Jadi, terdapat ingatan kolektif umat Islam yang sangat kuat bahwa agama dan negara itu tidak terpisahkan dan hubungan sinergis antara keduanya pernah melahirkan peradaban besar. Kenyataan ini jelas berbeda dari sejarah kristiani dan perkembangan modernisasi di Barat. Namun sekarang muncul persoalan baru yang mesti dipikirkan dan dipecahkan bersama, bagaimana me-mosisikan agama ketika muncul negara modern berdasarkan paham nasionalisme seperti halnya Indonesia?
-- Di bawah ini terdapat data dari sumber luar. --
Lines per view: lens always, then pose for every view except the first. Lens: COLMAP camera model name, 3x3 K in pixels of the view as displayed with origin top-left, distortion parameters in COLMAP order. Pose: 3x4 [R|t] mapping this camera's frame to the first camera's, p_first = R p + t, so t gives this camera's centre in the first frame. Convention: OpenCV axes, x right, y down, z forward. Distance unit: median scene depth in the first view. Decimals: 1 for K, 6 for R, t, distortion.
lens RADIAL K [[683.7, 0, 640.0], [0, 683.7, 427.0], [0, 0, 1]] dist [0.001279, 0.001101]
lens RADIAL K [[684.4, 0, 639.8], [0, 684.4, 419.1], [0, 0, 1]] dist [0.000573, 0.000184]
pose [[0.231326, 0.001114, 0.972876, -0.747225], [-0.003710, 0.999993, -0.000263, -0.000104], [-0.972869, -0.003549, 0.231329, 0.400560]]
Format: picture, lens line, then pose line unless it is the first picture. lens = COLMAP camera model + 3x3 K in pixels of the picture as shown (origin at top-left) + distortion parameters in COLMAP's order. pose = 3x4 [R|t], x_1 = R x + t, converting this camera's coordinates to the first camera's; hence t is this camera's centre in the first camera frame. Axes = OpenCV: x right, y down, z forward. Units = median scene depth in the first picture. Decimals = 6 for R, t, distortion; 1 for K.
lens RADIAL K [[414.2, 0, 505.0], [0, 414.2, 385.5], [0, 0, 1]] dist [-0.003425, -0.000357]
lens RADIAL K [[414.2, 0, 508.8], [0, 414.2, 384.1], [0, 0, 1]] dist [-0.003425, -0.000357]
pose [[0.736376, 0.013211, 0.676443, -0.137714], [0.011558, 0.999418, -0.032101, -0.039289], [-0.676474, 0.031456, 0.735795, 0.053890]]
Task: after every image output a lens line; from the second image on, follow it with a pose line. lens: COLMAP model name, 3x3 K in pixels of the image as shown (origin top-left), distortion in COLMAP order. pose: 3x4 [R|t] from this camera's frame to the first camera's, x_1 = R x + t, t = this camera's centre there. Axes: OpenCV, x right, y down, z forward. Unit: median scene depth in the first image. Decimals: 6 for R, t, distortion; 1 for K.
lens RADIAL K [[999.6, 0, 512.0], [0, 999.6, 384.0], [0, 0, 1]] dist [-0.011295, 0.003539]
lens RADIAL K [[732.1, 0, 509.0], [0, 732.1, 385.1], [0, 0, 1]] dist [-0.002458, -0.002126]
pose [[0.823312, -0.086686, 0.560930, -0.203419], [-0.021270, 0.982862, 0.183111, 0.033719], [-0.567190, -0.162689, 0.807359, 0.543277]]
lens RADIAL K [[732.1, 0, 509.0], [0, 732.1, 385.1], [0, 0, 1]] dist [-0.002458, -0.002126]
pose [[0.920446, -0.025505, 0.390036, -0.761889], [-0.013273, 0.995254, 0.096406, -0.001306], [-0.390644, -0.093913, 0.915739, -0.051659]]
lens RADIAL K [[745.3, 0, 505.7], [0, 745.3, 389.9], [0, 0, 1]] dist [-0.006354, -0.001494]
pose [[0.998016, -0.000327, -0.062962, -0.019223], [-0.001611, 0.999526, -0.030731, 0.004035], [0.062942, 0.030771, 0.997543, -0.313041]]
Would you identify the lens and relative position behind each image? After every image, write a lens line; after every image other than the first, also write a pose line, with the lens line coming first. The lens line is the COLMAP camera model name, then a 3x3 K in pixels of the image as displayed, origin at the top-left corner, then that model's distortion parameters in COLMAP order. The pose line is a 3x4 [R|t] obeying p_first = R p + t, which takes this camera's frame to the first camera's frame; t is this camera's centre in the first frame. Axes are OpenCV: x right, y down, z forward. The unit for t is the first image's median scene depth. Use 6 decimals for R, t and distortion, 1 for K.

Dalam konteks ini sungguh jenius ijtihad politik para pendiri bangsa yang menjembatani keduanya melalui ideologi Pancasila.Secara formal Indonesia adalah negara sekuler, dalam pengertian bukan negara teokrasi, tetapi negara memberikan proteksi dan fasilitas bagi perkembangan agama yang ada. Nilai-nilai dan norma agama boleh memasuki ruang publik, tetapi mesti melalui proses legalisasi terbuka sehingga menjadi bagian dari hukum positif. Maka muncullah produk undang-undang yang diinspirasi oleh nilai agama yang kemudian mengikat bagi warga negara.

Terdapat ruang akomodatif bagi agama untuk memperkaya hukum nasional dan etika publik sepanjang semua kelompok agama bersikap toleran, saling menghargai tradisi agama lain. Hanya saja yang tak kalah pentingnya adalah ketegasan pemerintah untuk memberikan perlindungan kepada warganya, apa pun agamanya, sehingga etika, spirit, dan norma komunal tidak menggeser dan mengalahkan hukum positif yang telah disepakati.

Tanpa ketegasan pemerintah menegakkan hukum secara adil, keragaman komunitas di Indonesia akan hilang keindahannya, lalu berubah menjadi sumber konflik dan mengancam ketenteraman dan keutuhan berbangsa serta bernegara.